I was at Tuskegee, finishing up my freshman year. There was a lot of unrest going on. We had issues with the administration. It was Founders Day and the Board of Trustees was meeting. They were in the guest hall, which is now the Kellogg Center, and the students locked them in. They wouldn’t let them out.
What issue or issues did students have toward the administration?
The attitude toward the students. There were a lot of things going on. It started in the School of Engineering; they were dissatisfied with professors. They had a lot of foreign professors and they weren’t sensitive to them. That’s how it started, back in the first semester. We had a march through campus. (Dr. King’s assassination) just added to it.
On that Saturday, the National Guard came on campus with the M16 guns. They shut down school and sent everybody home. Everybody had to reapply for admission. Some people weren’t allowed back. The TV stations and newspaper in Montgomery were there and some people had been identified. They weren’t allowed back in school.
It was touch and go because the National Guard, they were the local yokles. Sammy Younge was a student at Tuskegee who was killed at the Greyhound Station in Tuskegee in ’66. I wasn’t at Tuskegee at the time, but the students marched downtown. There was a statute of a Confederate soldier and they painted it black. The Guardsmen didn’t forget that. When they came on campus in ’68 they had that in the back of their minds. It could’ve been a massacre, really, if somebody had done something crazy, because they were looking for an excuse.
So where were you while all of this was going on?
(laughs) I was just going along for the ride. The guest hall, people were going in and taking food out like ham, turkey and other delicacies. Then there was this one guy Ronnie Hilton, from Pittsburgh. . . when the National Guard came on campus, they were building the chapel, so he said “Let’s go over to the chapel and get some bricks to throw.” So you had people talking about throwing bricks at folks with machine guns. So I went back to my dorm and locked up. (My sister) Sue and (her husband) Bill came and got me and took me home.

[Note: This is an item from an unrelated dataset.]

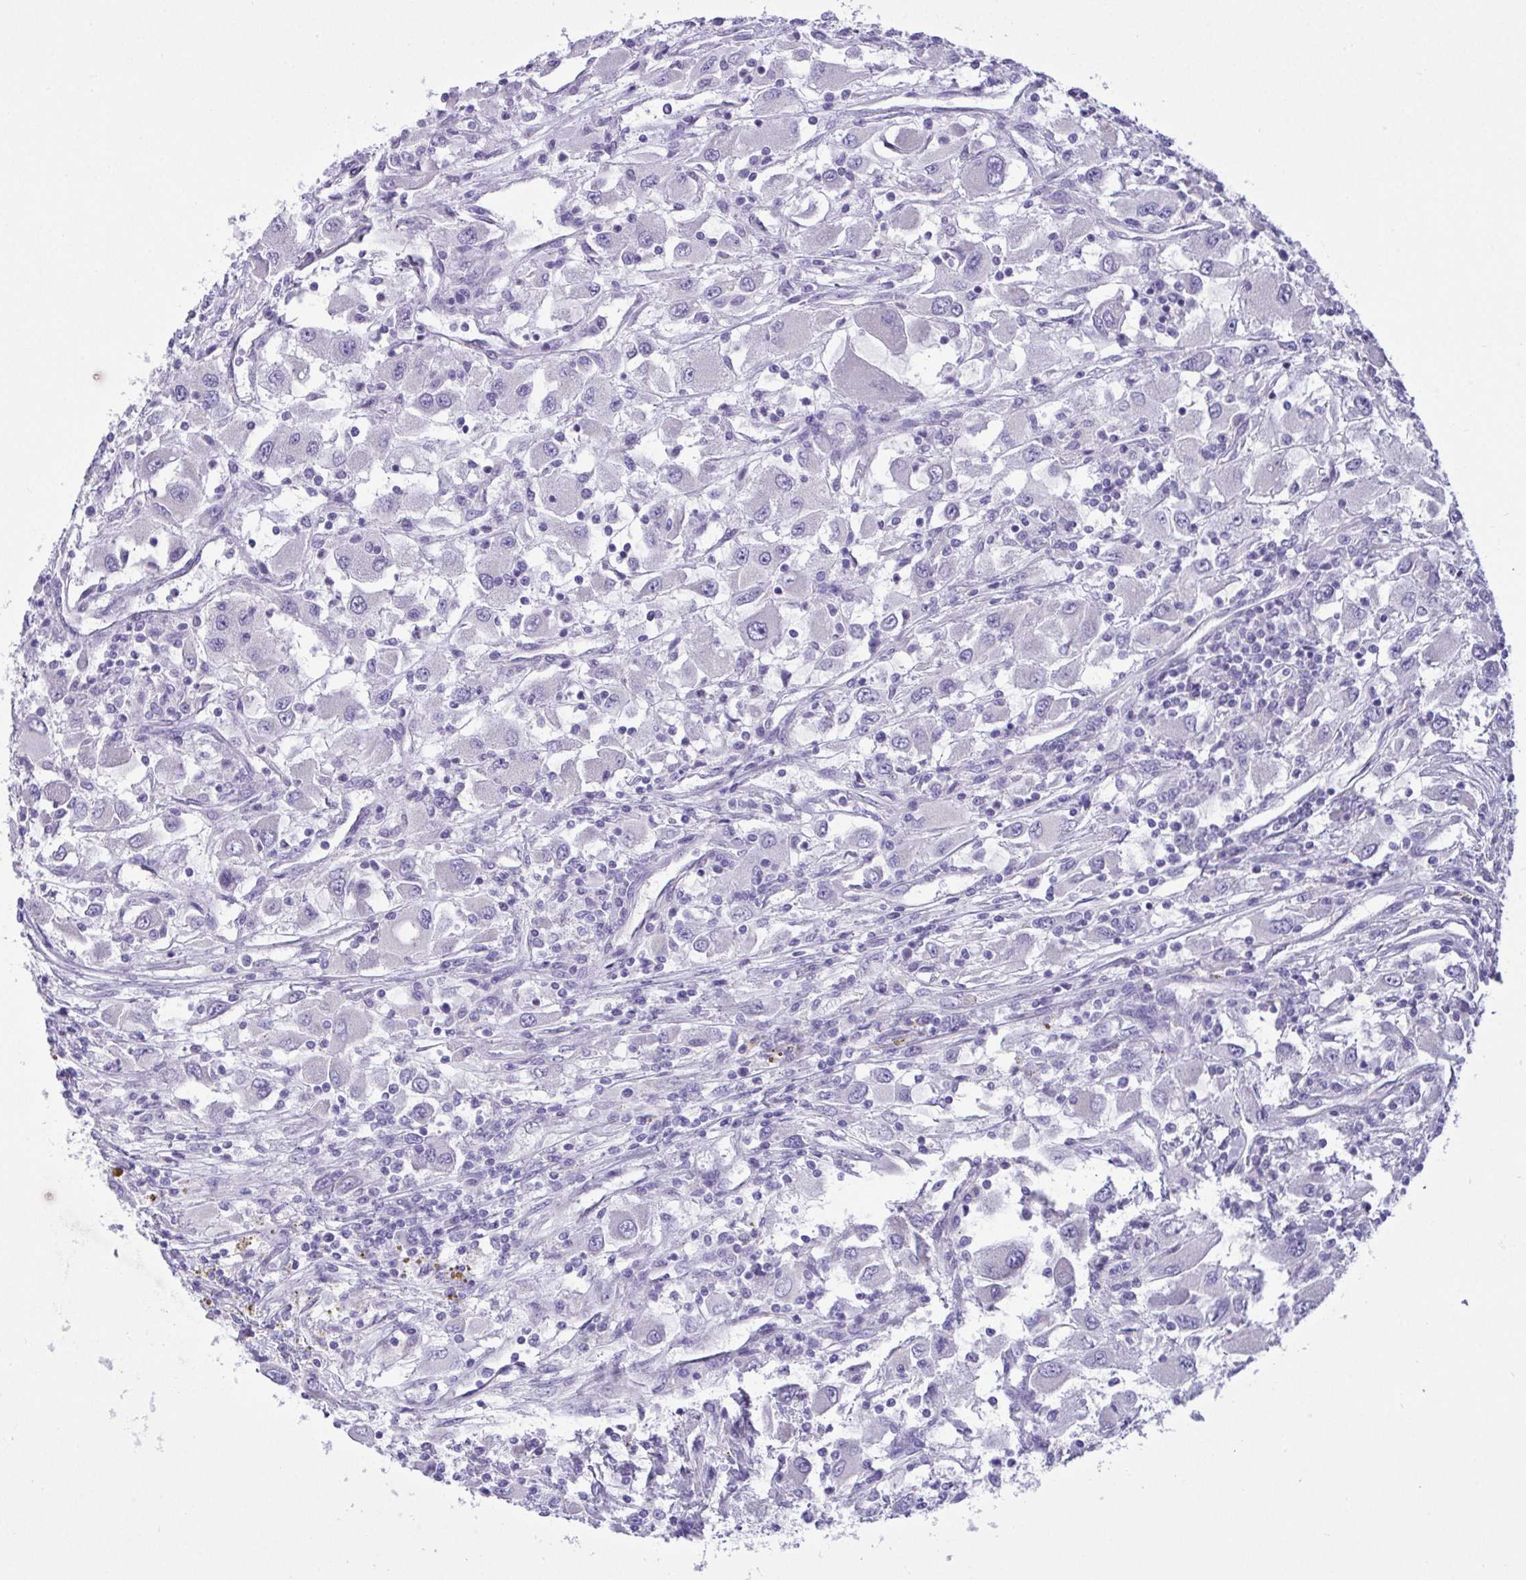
{"staining": {"intensity": "negative", "quantity": "none", "location": "none"}, "tissue": "renal cancer", "cell_type": "Tumor cells", "image_type": "cancer", "snomed": [{"axis": "morphology", "description": "Adenocarcinoma, NOS"}, {"axis": "topography", "description": "Kidney"}], "caption": "Immunohistochemistry of human adenocarcinoma (renal) exhibits no expression in tumor cells.", "gene": "C4orf33", "patient": {"sex": "female", "age": 67}}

So how did all of this happen? Did it start with one student and then grow or was it organized?
It was organized. The students leaders organized it.
And all of this happened on April 4? How long did it last?
Thursday, Friday and Saturday was when the National Guard came on campus. We were home that whole week. . . We came back to complete the semester.
So aside from the campus unrest, how did Dr. King’s assassination affect students?
It was devastating. It really was. It was very upsetting. I really don’t know how to describe it. It gave you a sense of hopelessness.
How were you all able to move past it?
I don’t know that we really did. Things just weren’t the same after that in terms of the civil rights movement. The civil rights movement didn’t necessarily die, but the leadership wasn’t the same. Martin Luther King was everything to black folks.